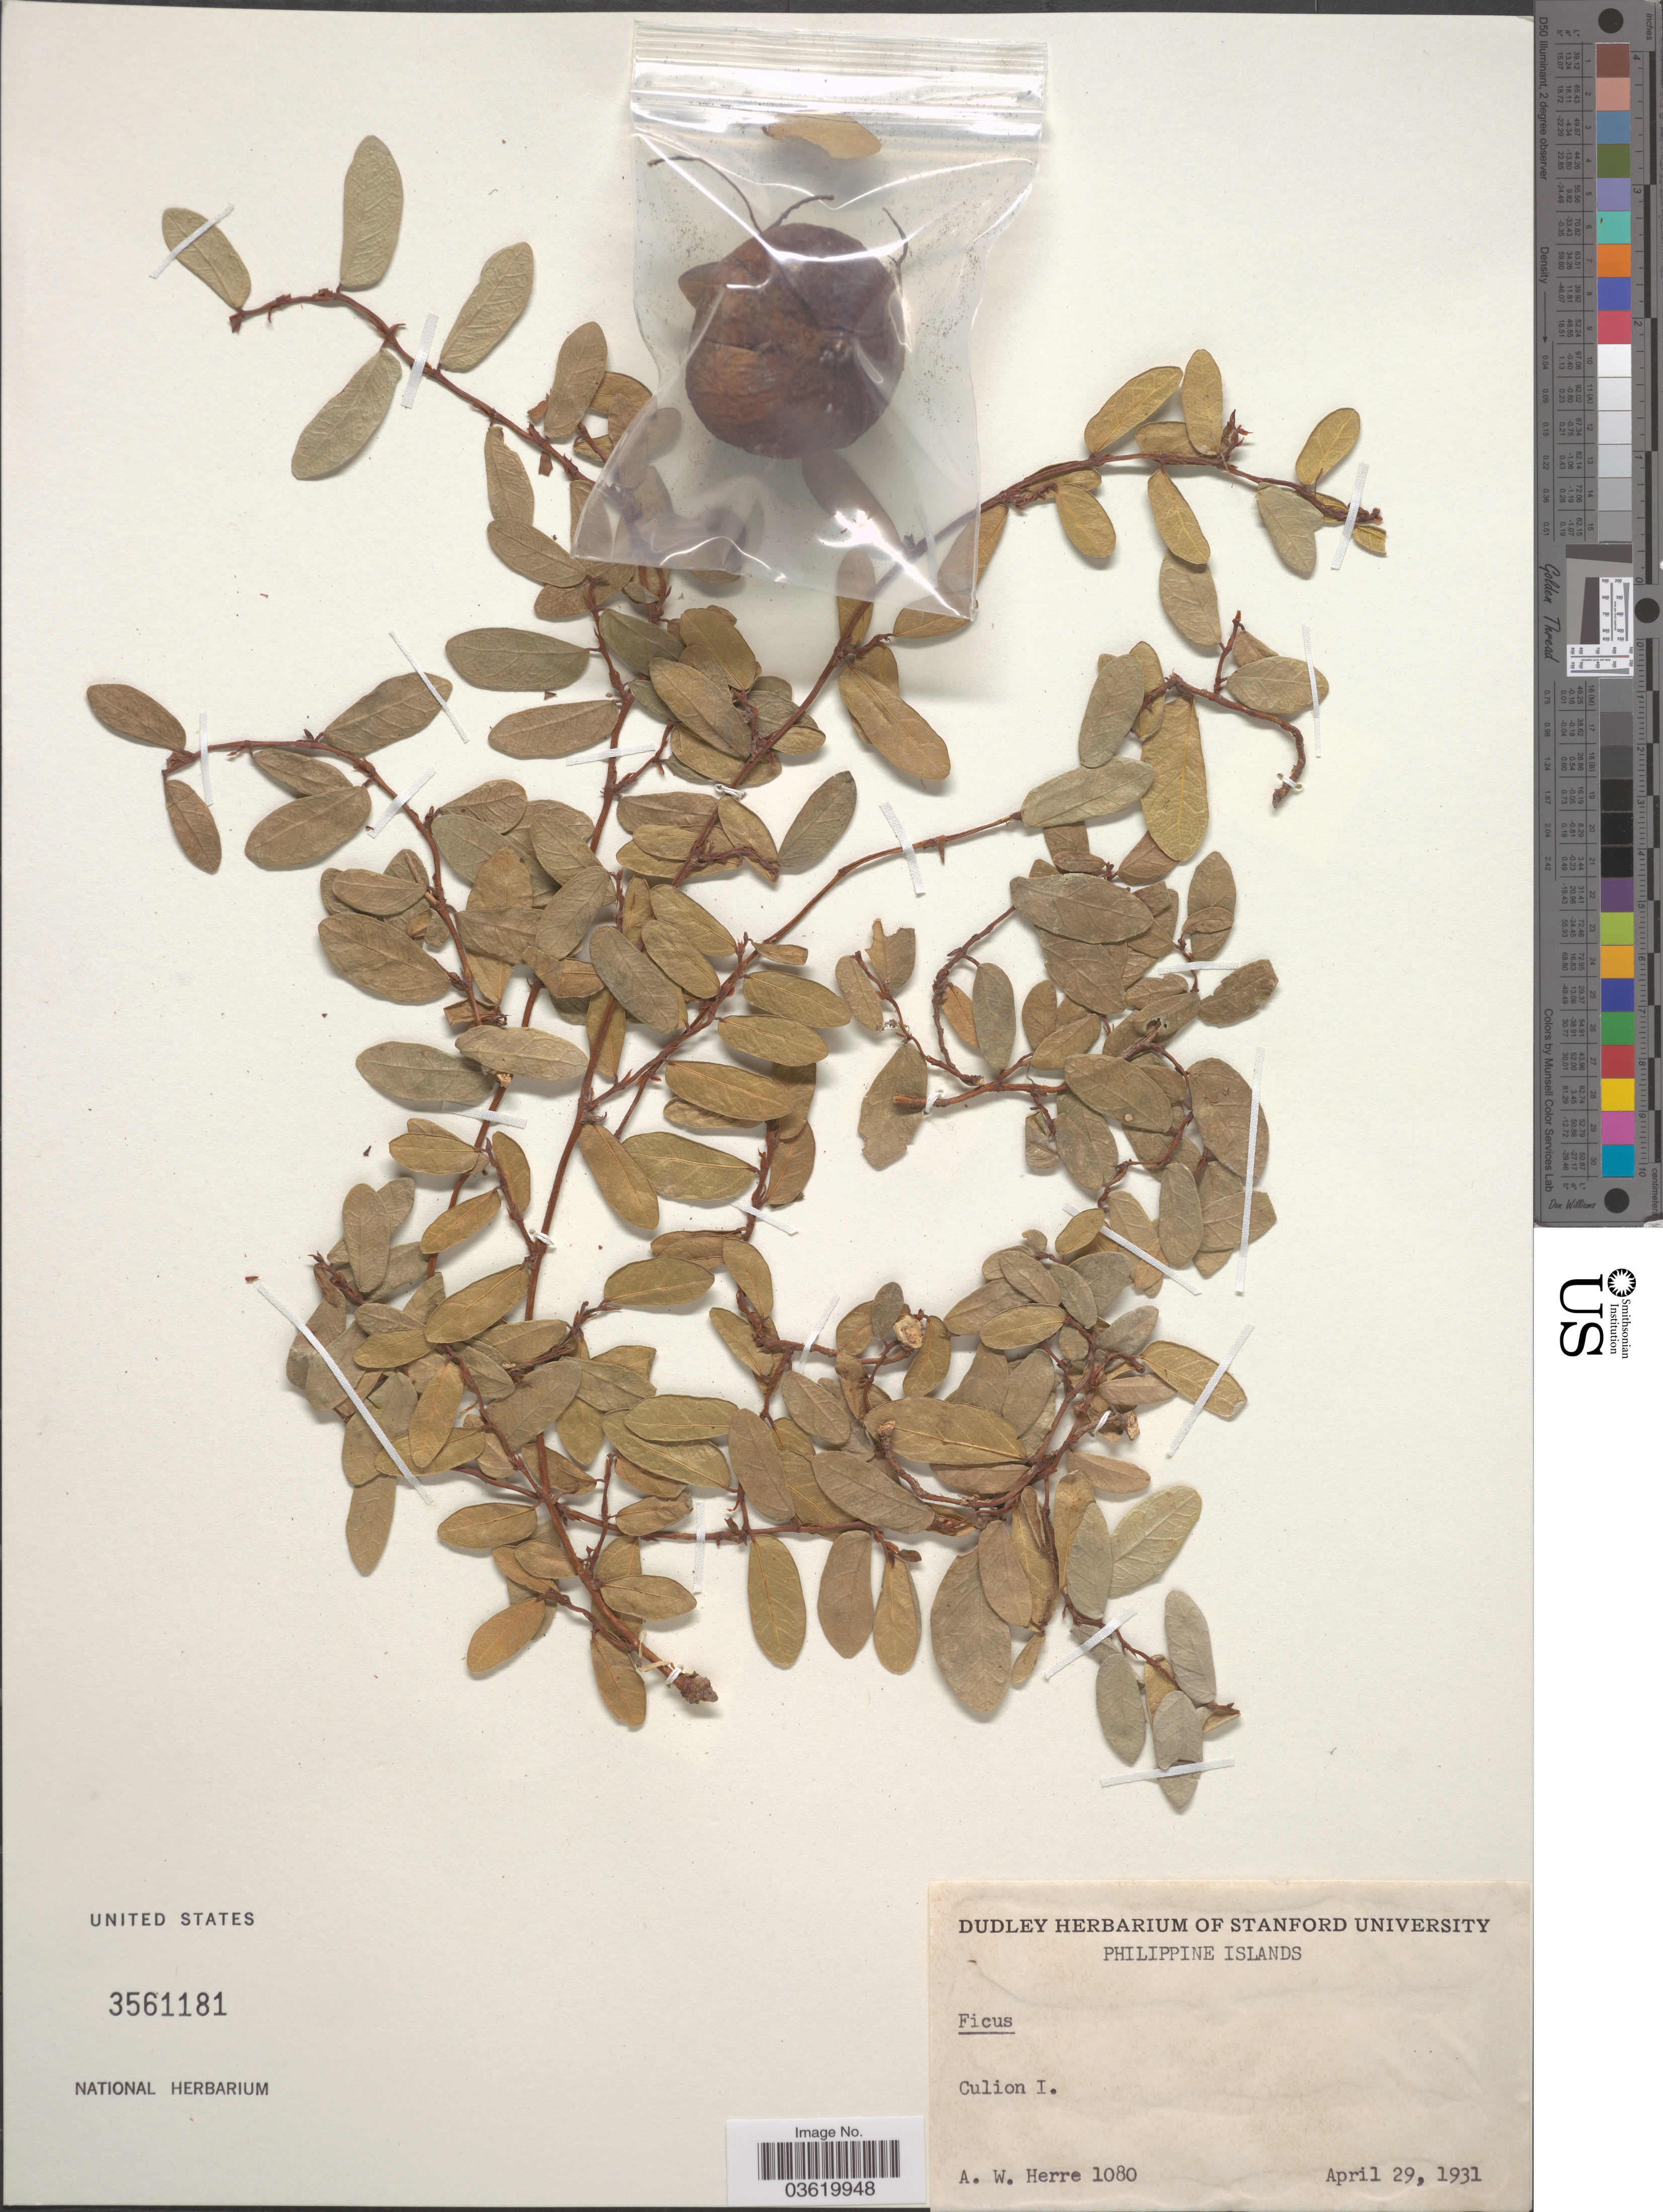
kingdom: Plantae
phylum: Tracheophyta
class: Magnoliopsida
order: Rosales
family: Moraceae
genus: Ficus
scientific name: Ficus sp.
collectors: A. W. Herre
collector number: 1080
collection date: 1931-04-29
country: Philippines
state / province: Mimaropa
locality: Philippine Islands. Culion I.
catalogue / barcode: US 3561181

EXERCISE BRIEF: Reproduce the text lines of the entries above with no changes, leaving out the pictures.

REPLY:
kingdom: Plantae
phylum: Tracheophyta
class: Magnoliopsida
order: Rosales
family: Moraceae
genus: Ficus
scientific name: Ficus sp.
collectors: A. W. Herre
collector number: 1080
collection date: 1931-04-29
country: Philippines
state / province: Mimaropa
locality: Philippine Islands. Culion I.
catalogue / barcode: US 3561181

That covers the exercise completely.